From the Readme related to task Embed I read that while for Laser v3 languages there needs to be a manual selection of the variable to be passed, for the 93 Laser v2 supported language ./embed.sh input_file output_file is sufficient. How is it able to understand the language then? Does it default to english? I tried to look at the embed.py file but could not understand the argument to play on (changing --spm-lang for example seems not to have an effect on the output).

Kevin Heffernan · Answer 1 · Wed Jun 07 2023 03:29:24 GMT+0800 (China Standard Time)

Hi @celcof! The command: ./embed.sh input_file output_file will indeed default to the LASER v2 model. However, this model is multilingual and natively supports 93 languages.
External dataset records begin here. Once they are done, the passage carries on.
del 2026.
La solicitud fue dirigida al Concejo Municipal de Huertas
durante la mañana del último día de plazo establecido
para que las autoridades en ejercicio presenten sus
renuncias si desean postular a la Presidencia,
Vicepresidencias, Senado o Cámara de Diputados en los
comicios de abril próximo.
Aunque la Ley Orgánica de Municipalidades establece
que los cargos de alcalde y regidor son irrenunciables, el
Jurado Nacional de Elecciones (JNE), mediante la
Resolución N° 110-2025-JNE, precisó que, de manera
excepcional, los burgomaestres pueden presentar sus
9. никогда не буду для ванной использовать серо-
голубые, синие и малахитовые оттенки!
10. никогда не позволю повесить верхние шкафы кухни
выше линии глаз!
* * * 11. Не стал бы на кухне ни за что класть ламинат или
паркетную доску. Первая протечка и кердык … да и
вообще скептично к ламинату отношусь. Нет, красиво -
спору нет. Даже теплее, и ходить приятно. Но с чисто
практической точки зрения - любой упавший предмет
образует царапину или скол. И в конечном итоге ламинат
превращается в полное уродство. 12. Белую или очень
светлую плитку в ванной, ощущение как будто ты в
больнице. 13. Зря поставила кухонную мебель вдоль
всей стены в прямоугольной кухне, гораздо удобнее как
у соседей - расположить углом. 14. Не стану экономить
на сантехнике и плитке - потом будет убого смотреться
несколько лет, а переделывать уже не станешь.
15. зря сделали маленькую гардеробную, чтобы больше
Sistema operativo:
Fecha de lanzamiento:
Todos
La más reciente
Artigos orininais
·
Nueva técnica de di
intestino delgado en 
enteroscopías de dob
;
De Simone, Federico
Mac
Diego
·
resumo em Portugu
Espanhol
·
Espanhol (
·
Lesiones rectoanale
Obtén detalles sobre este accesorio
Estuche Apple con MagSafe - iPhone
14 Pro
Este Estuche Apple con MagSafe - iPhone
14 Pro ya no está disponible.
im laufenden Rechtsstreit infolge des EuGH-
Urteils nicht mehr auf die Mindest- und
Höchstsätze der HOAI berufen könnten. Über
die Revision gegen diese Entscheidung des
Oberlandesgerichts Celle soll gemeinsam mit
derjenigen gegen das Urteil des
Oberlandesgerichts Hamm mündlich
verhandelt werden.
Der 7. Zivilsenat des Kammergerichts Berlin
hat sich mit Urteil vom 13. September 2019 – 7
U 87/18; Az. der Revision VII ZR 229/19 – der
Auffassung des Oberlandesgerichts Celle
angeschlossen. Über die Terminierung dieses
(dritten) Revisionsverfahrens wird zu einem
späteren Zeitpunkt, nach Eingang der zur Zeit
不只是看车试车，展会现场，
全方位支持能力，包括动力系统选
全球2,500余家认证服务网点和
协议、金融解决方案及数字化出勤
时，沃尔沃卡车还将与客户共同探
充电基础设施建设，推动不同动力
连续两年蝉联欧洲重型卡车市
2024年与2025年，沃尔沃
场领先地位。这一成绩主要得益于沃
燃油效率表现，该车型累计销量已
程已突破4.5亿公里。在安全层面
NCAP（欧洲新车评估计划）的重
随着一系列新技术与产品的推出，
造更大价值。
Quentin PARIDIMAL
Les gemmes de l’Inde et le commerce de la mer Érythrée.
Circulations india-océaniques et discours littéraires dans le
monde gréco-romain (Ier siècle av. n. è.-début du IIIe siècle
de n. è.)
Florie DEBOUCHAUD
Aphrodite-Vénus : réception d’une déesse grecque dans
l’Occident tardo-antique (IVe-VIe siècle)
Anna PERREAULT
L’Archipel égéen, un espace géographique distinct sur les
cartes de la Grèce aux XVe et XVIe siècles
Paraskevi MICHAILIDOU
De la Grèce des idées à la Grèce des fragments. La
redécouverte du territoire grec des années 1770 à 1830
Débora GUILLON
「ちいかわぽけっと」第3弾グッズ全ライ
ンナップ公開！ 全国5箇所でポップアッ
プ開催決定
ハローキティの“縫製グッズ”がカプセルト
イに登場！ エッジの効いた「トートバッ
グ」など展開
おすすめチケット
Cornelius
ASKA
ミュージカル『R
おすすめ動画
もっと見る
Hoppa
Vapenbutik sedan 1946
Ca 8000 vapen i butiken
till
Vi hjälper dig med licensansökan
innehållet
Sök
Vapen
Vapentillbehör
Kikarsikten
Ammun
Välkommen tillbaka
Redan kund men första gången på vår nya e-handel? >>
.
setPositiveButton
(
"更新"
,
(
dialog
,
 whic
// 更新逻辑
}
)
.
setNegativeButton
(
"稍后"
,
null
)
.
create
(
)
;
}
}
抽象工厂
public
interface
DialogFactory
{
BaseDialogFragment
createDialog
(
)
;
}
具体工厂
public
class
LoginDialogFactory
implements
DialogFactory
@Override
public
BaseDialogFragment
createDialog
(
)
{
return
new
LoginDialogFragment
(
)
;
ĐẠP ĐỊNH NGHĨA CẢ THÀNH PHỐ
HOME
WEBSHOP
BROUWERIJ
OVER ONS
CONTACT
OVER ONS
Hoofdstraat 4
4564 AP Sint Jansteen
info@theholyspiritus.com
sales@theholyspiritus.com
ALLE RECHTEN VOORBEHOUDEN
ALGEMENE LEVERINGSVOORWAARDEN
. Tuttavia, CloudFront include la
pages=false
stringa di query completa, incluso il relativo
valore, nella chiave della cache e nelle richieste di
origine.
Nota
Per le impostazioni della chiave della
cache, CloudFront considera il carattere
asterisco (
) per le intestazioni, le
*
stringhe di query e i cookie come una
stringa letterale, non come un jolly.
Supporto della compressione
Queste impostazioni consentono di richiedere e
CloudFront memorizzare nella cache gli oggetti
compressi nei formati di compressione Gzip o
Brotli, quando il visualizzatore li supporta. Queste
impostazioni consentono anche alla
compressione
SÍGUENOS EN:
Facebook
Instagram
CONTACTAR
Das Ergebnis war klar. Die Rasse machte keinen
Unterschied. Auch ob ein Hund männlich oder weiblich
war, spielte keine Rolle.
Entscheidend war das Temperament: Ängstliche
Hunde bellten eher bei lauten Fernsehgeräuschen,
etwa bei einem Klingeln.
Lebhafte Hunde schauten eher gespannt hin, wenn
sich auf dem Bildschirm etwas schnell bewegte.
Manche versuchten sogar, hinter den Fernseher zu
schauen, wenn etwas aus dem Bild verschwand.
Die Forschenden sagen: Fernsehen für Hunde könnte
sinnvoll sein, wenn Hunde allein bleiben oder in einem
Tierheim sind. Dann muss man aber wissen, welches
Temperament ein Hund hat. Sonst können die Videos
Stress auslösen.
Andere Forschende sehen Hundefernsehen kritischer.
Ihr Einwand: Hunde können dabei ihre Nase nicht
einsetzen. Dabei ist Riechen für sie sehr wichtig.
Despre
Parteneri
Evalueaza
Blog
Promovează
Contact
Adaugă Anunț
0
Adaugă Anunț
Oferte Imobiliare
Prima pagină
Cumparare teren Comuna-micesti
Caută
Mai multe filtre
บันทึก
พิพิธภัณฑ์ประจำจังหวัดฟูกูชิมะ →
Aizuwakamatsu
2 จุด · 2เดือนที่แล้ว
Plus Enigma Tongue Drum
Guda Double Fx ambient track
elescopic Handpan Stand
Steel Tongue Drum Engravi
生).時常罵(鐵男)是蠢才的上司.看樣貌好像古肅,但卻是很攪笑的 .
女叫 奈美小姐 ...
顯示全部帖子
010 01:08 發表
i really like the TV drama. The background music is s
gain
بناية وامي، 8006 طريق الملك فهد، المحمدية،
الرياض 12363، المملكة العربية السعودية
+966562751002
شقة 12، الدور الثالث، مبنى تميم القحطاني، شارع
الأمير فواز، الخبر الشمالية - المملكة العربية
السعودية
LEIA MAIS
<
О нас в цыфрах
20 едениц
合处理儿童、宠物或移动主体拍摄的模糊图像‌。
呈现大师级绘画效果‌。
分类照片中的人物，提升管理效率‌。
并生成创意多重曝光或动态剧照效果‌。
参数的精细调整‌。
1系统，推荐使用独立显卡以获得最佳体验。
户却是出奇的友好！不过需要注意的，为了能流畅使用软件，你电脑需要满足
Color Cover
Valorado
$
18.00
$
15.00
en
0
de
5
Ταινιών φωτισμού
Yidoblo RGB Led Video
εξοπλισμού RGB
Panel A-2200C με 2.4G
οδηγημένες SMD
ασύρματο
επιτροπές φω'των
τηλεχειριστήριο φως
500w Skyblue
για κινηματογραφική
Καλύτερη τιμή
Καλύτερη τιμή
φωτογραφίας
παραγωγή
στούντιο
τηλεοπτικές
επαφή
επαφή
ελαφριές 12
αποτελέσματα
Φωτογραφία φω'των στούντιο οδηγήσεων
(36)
Hope this helps!

Francesco Cabras · Answer 2 · Wed Jun 07 2023 17:16:30 GMT+0800 (China Standard Time)

Thank you for your answer.

My doubt comes from the fact that from Laserembeddings v1 it was necessary to also specify the language of the input. I guess that in this novel version this does not happen anymore and there is a sort of language detection running in the backend?

Kevin Heffernan · Answer 3 · Wed Jun 07 2023 20:06:08 GMT+0800 (China Standard Time)

In the older version of LASER this was usually needed for MOSES (language-specific) word tokenization. However, LASER2 uses sentencepiece and so this is no longer needed :)